Her heart pounding, she dropped the binoculars, and her eyes, watering now in the cold bright light, were drawn to movement at the top of the pass. She could see the mass of snow, it's outer edges, darker with tumbling debris, spreading downwards and outwards. Frantically she sought out Kerem. She saw him, now no more than a small orange peck just reaching the tree line. The avalanche was gathering pace, the outskirts billowing like sheets in the wind. She tried to cry out but there was no air in her lungs. He disappeared. Marianne watched as, moments later, the whiteness swallowed the trees.

Muchograndeeeaa
05-19-2013, 01:27 AM
You establish a very evocative setting, with the bright winter's day, it sort of feels static, you can really feel a bareness, an emptiness...but i don't like "the white of the snow..." I think you mean looking at snow from a distance, and seeing the cut between the super clear white and the super clear blue of the cloudless sky, but you can clean that image up, it makes me feel like you're trying to put us below a mountain rising up into the sky, and receding into it...that is actually very interesting and compelling if so, an interesting change in perspective, but im not sure that's what you're trying, but perhaps you are...there's a spaceless feeling...YOU CHANGE her name from Marriane to Marriana, fix that...great description of his run though, like the swallow thing, very concise but still evocative...I love the use of "rent"...i had to sift my way through the dictionary to find out what it meant..."She felt rather..." is a terrible sentence, fix that...

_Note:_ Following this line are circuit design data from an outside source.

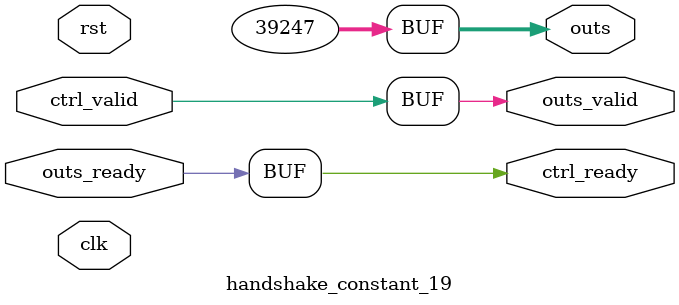
<source format=v>
`timescale 1ns / 1ps
module handshake_constant_19 #(
  parameter DATA_WIDTH = 32  // Default set to 32 bits
) (
  input                       clk,
  input                       rst,
  // Input Channel
  input                       ctrl_valid,
  output                      ctrl_ready,
  // Output Channel
  output [DATA_WIDTH - 1 : 0] outs,
  output                      outs_valid,
  input                       outs_ready
);
  assign outs       = 17'b01001100101001111;
  assign outs_valid = ctrl_valid;
  assign ctrl_ready = outs_ready;

endmodule

</source>
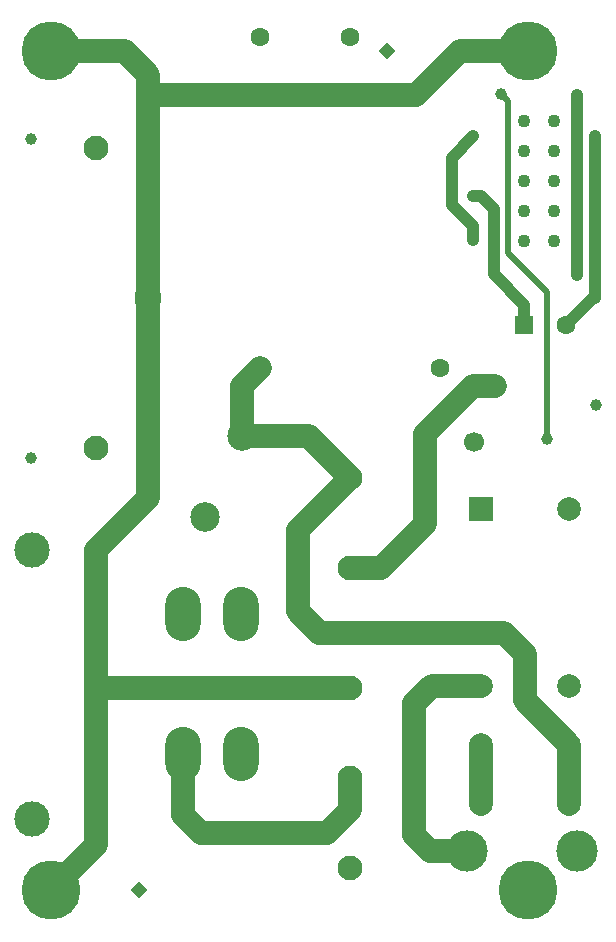
<source format=gbl>
G04*
G04 #@! TF.GenerationSoftware,Altium Limited,Altium Designer,25.4.2 (15)*
G04*
G04 Layer_Physical_Order=4*
G04 Layer_Color=15238730*
%FSLAX44Y44*%
%MOMM*%
G71*
G04*
G04 #@! TF.SameCoordinates,86A534FD-2627-434A-ABAE-2921FC8DE175*
G04*
G04*
G04 #@! TF.FilePolarity,Positive*
G04*
G01*
G75*
%ADD34C,1.0000*%
%ADD36C,2.0000*%
%ADD38C,1.0000*%
%ADD39C,0.5000*%
%ADD42C,1.1000*%
%ADD44C,1.6000*%
%ADD45C,3.5000*%
%ADD46C,2.1000*%
%ADD47C,2.3000*%
%ADD48R,1.6000X1.6000*%
%ADD49C,5.0000*%
%ADD50C,2.0000*%
%ADD51R,2.0000X2.0000*%
%ADD52C,1.7000*%
%ADD53O,3.0000X4.6000*%
%ADD54C,3.0000*%
%ADD55P,1.4142X4X180.0*%
%ADD56C,1.0160*%
%ADD57C,2.5000*%
D34*
X-840Y726000D02*
D03*
Y456000D02*
D03*
X476000Y627000D02*
D03*
X373000Y640000D02*
D03*
X476000Y728000D02*
D03*
X436000Y472000D02*
D03*
X397000Y764000D02*
D03*
X461000Y611000D02*
D03*
Y752000D02*
D03*
Y763000D02*
D03*
X477000Y501000D02*
D03*
X373000Y677400D02*
D03*
Y728200D02*
D03*
D36*
X98000Y591000D02*
Y780000D01*
X324809Y763000D02*
X361809Y800000D01*
X98000Y763000D02*
X324809D01*
X98000Y421600D02*
Y591000D01*
X417000Y250500D02*
X454500Y213000D01*
X417000Y250500D02*
Y290000D01*
X294800Y362800D02*
X332000Y400000D01*
Y475838D02*
X372899Y516736D01*
X332000Y400000D02*
Y475838D01*
X54000Y261200D02*
X269000D01*
X54000Y128000D02*
Y377600D01*
X16000Y90000D02*
X54000Y128000D01*
X177847Y516847D02*
X193000Y532000D01*
X372899Y516736D02*
X391375D01*
X54000Y377600D02*
X98000Y421600D01*
X338000Y263000D02*
X379500D01*
X323000Y248000D02*
X338000Y263000D01*
X323000Y137000D02*
Y248000D01*
X337000Y123000D02*
X368000D01*
X323000Y137000D02*
X337000Y123000D01*
X399000Y308000D02*
X417000Y290000D01*
X379500Y163000D02*
Y213000D01*
X243000Y308000D02*
X399000D01*
X454500Y163000D02*
Y213000D01*
X269000Y362800D02*
X294800D01*
X361809Y800000D02*
X420000D01*
X249397Y138397D02*
X269000Y158000D01*
Y185000D01*
X142603Y138397D02*
X249397D01*
X127300Y153700D02*
Y204750D01*
Y153700D02*
X142603Y138397D01*
X225000Y326000D02*
X243000Y308000D01*
X225000Y326000D02*
Y395000D01*
X269000Y439000D01*
X177847Y473987D02*
Y516847D01*
Y473987D02*
X234013D01*
X269000Y439000D01*
X16000Y800000D02*
X78000D01*
X98000Y780000D01*
D38*
X373000Y677400D02*
X380190D01*
X476000Y591500D02*
Y627000D01*
Y652000D01*
X355000Y670000D02*
Y710200D01*
X373000Y728200D01*
X416500Y568000D02*
Y585708D01*
X391000Y611208D02*
X416500Y585708D01*
X391000Y611208D02*
Y666590D01*
X380190Y677400D02*
X391000Y666590D01*
X451500Y568000D02*
X475000Y591500D01*
X476000Y652000D02*
Y728000D01*
X461000Y611000D02*
Y752000D01*
X461000D02*
Y763000D01*
X461000Y763000D01*
D39*
X435500Y472500D02*
Y546526D01*
Y472500D02*
X436000Y472000D01*
X397000Y764000D02*
X402945Y758055D01*
Y629055D02*
Y758055D01*
Y629055D02*
X435500Y596500D01*
Y546526D02*
Y596500D01*
D42*
X416300Y664600D02*
D03*
X441700D02*
D03*
Y639200D02*
D03*
X416300D02*
D03*
X441700Y690000D02*
D03*
X416300D02*
D03*
X441700Y715400D02*
D03*
Y740800D02*
D03*
X416300Y715400D02*
D03*
Y740800D02*
D03*
D44*
X193000Y812000D02*
D03*
X269000D02*
D03*
X345000Y532000D02*
D03*
X193000D02*
D03*
X451500Y568000D02*
D03*
D45*
X461000Y123000D02*
D03*
X368000D02*
D03*
D46*
X54160Y718001D02*
D03*
Y464000D02*
D03*
X269000Y108800D02*
D03*
Y185000D02*
D03*
Y439000D02*
D03*
Y362800D02*
D03*
Y261200D02*
D03*
D47*
X98160Y591000D02*
D03*
D48*
X416500Y568000D02*
D03*
D49*
X420000Y90000D02*
D03*
Y800000D02*
D03*
X16000Y90000D02*
D03*
Y800000D02*
D03*
D50*
X454500Y413000D02*
D03*
Y263000D02*
D03*
Y213000D02*
D03*
Y163000D02*
D03*
X379500D02*
D03*
Y213000D02*
D03*
Y263000D02*
D03*
D51*
Y413000D02*
D03*
D52*
X391375Y516736D02*
D03*
X374000Y469000D02*
D03*
D53*
X176800Y323650D02*
D03*
X127300D02*
D03*
X176800Y204750D02*
D03*
X127300D02*
D03*
D54*
X0Y378000D02*
D03*
Y150400D02*
D03*
D55*
X300000Y800000D02*
D03*
X90000Y90000D02*
D03*
D56*
X373000Y640000D02*
Y652000D01*
X355000Y670000D02*
X373000Y652000D01*
D57*
X146151Y406014D02*
D03*
X177847Y473987D02*
D03*
M02*

</source>
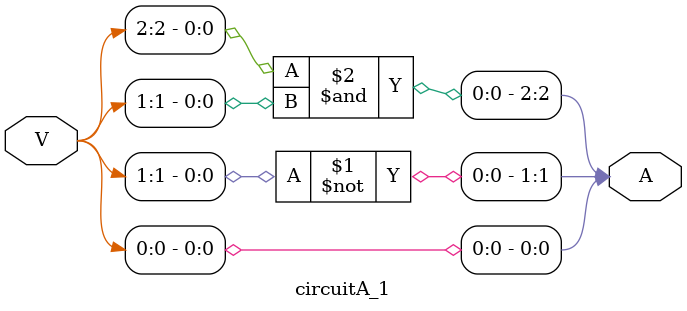
<source format=v>
module circuitA_1 (V, A);
  input [2:0] V;
  output [2:0] A;
  assign A[0] = V[0];
  assign A[1] = ~V[1];
  assign A[2] = (V[2] & V[1]);
endmodule
</source>
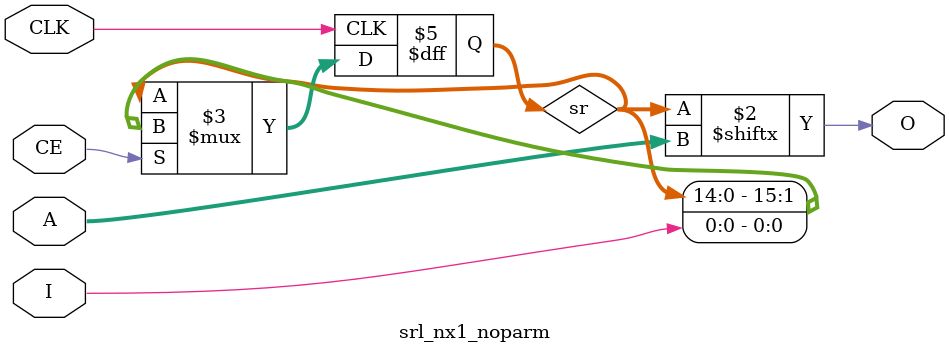
<source format=v>
`timescale 1ns / 1ps
module srl_nx1_noparm(
	input CLK,
	input CE,
	input [3:0] A, //Address is 1 less than depth, ie. for 5 clocks A is 4
	input I,
	output O
);

(* syn_srlstyle = "select_srl" *)
   reg [15:0] sr;

   always @(posedge CLK)
      if (CE)begin
         sr <= {sr[14:0], I};
      end
   assign O = sr[A];

endmodule

</source>
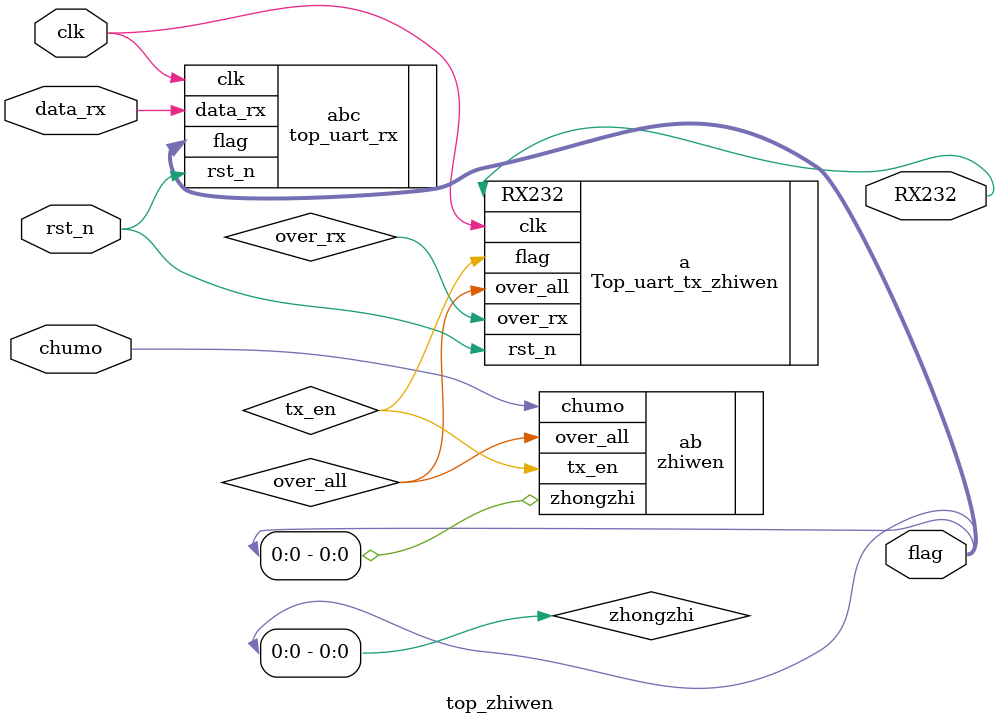
<source format=v>
module top_zhiwen(
	input clk,
	input rst_n,
	input chumo,
	input data_rx,
	
	output RX232,
	output [1:0]flag
	
    );
Top_uart_tx_zhiwen a (
    .flag(tx_en), 
    .clk(clk), 
    .rst_n(rst_n), 
    .RX232(RX232), 
    .over_rx(over_rx), 
    .over_all(over_all)
    );
zhiwen ab (
	.zhongzhi(zhongzhi),
    .chumo(chumo), 
	.over_all(over_all),
    .tx_en(tx_en)
    );
top_uart_rx abc (
    .clk(clk), 
    .rst_n(rst_n), 
    .data_rx(data_rx),
    .flag(flag)
    );
assign zhongzhi = flag[0];



endmodule

</source>
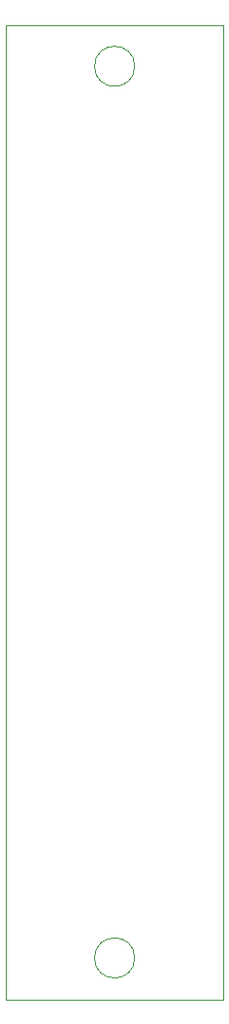
<source format=gbr>
%TF.GenerationSoftware,KiCad,Pcbnew,8.0.2*%
%TF.CreationDate,2024-05-27T22:07:24-04:00*%
%TF.ProjectId,tundraSaber,74756e64-7261-4536-9162-65722e6b6963,rev?*%
%TF.SameCoordinates,Original*%
%TF.FileFunction,Profile,NP*%
%FSLAX46Y46*%
G04 Gerber Fmt 4.6, Leading zero omitted, Abs format (unit mm)*
G04 Created by KiCad (PCBNEW 8.0.2) date 2024-05-27 22:07:24*
%MOMM*%
%LPD*%
G01*
G04 APERTURE LIST*
%TA.AperFunction,Profile*%
%ADD10C,0.050000*%
%TD*%
G04 APERTURE END LIST*
D10*
X1750000Y81387000D02*
G75*
G02*
X-1750000Y81387000I-1750000J0D01*
G01*
X-1750000Y81387000D02*
G75*
G02*
X1750000Y81387000I1750000J0D01*
G01*
X1750000Y3613000D02*
G75*
G02*
X-1750000Y3613000I-1750000J0D01*
G01*
X-1750000Y3613000D02*
G75*
G02*
X1750000Y3613000I1750000J0D01*
G01*
X-9500000Y85000000D02*
X9500000Y85000000D01*
X9500000Y0D01*
X-9500000Y0D01*
X-9500000Y85000000D01*
M02*

</source>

all in all this is a very interesting piece, kind of kafkaesque...perhaps a bit more expansion...also, you go from a good ambiguity (is it an avalanche or a gunshot) to no fun, because then you just admit its an avalanche, maybe just describe the avalanche, leave it for us to decide...maybe just describe him tumbling down in the snow, or her watching him...

the perspective of a lover watching her lover being snatched up all helpless like that, breathtaking, but the language fails at the most important times, you don't expand where you should to really engulf me...

hillwalker
05-19-2013, 07:00 AM
The weak title and the opening five words of your story do you no favours. 'It was a very good day' - how do we know that? It's your job to show us rather than tell us. Do you mean 'good' as in good weather, or well-behaved, or successful, or a day when the writer felt better than usual? It's so ambiguous that it's better not mentioning the quality of the day at all.

I love the image of a skier mirroring the movement of a swallow.

There are one or two places where this could be tightened more:

Marianne removed her sunglasses and, squinting against the glare, felt in her bag for the binoculars. Holding them to her eyes she could see it was Kerem.
You have already established we're seeing things from Marianne's viewpoint - and that she's observing Kerem - so we don't need Kerem's girlfriend Marianna watched. . . again. It's as if you're suddenly describing a new character.

And here:

Her heart pounding, she dropped the binoculars, and her eyes, watering now in the cold bright light, were drawn to movement at the top of the pass.
Did she drop her eyes? That's how it looks on first reading. Maybe split the sentence in two so it's clearer.

But overall you describe the drama of the scene well enough. I'm just wondering whether there is more to follow.

H

hannah_arendt
05-20-2013, 04:19 AM
I don`t like the title first of all. It doesn`t catch attention. The same problem happens with the beginning. However I like the ending of this fragment.